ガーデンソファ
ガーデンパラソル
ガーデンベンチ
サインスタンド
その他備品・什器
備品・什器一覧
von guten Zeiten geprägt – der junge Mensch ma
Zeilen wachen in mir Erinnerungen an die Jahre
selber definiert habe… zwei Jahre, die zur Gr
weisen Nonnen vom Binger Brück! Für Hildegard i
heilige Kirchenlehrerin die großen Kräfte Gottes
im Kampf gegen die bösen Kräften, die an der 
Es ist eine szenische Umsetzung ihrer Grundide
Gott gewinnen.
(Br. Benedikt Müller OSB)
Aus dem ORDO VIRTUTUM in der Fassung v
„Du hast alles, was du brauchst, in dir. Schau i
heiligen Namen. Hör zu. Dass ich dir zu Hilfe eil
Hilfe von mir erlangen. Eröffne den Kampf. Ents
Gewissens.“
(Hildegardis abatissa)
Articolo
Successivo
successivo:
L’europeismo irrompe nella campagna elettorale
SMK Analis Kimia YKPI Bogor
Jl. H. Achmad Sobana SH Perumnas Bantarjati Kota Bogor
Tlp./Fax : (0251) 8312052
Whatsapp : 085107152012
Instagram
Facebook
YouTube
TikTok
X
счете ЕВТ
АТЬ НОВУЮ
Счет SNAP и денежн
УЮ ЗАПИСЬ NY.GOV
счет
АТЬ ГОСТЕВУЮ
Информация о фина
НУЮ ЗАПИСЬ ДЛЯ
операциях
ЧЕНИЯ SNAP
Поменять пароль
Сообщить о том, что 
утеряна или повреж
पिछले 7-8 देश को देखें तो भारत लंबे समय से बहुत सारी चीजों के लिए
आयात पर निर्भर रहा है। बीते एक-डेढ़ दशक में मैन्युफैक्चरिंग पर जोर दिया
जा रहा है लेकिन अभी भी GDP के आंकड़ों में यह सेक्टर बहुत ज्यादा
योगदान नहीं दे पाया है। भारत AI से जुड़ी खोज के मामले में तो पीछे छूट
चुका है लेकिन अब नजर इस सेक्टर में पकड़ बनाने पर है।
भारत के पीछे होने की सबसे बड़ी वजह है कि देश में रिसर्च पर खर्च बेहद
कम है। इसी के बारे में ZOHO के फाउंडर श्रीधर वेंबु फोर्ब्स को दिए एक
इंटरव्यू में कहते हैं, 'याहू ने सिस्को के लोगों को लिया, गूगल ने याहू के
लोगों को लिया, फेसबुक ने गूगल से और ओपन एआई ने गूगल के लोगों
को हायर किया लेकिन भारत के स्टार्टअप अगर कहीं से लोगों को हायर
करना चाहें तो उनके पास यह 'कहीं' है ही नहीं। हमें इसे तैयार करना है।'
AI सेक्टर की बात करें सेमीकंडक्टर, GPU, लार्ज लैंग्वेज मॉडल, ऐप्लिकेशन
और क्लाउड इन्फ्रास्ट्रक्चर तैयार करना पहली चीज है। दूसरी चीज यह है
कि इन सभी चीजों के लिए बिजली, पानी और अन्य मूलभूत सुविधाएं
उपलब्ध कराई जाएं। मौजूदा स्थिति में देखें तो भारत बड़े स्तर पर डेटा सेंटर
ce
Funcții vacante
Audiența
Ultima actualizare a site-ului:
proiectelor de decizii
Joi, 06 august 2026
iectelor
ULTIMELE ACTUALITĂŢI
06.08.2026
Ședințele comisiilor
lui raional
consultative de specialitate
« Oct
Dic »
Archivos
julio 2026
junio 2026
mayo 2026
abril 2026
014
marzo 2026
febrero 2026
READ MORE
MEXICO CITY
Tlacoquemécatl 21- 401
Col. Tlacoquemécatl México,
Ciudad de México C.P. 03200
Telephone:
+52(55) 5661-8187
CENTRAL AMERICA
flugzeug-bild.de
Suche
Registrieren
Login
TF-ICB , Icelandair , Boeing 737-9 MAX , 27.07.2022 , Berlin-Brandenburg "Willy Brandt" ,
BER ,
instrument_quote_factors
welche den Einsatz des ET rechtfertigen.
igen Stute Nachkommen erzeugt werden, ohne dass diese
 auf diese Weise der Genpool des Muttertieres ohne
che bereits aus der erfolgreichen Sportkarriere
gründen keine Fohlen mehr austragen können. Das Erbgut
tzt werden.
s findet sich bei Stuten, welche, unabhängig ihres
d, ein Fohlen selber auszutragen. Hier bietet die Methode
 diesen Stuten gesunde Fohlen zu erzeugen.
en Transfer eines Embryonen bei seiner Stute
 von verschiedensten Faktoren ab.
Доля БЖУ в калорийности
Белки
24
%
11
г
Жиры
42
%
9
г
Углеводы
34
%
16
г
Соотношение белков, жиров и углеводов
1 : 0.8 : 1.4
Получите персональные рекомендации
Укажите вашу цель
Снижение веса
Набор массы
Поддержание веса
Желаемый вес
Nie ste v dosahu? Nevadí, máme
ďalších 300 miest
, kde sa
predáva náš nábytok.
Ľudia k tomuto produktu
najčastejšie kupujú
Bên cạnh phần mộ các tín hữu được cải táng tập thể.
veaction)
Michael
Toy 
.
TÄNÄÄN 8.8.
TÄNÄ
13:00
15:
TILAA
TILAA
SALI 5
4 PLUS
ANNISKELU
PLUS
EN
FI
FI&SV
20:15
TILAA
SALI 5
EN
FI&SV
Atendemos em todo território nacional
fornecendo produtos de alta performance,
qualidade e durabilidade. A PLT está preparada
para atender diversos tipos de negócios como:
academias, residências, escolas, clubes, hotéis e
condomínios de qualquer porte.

● **Task to carry out**:
Set the material down exactly as written, starting at its first line. The line containing "Aus dem ORDO VIRTUTUM in der Fassung v" is the last one to include.

● **Task response**:
ガーデンソファ
ガーデンパラソル
ガーデンベンチ
サインスタンド
その他備品・什器
備品・什器一覧
von guten Zeiten geprägt – der junge Mensch ma
Zeilen wachen in mir Erinnerungen an die Jahre
selber definiert habe… zwei Jahre, die zur Gr
weisen Nonnen vom Binger Brück! Für Hildegard i
heilige Kirchenlehrerin die großen Kräfte Gottes
im Kampf gegen die bösen Kräften, die an der 
Es ist eine szenische Umsetzung ihrer Grundide
Gott gewinnen.
(Br. Benedikt Müller OSB)
Aus dem ORDO VIRTUTUM in der Fassung v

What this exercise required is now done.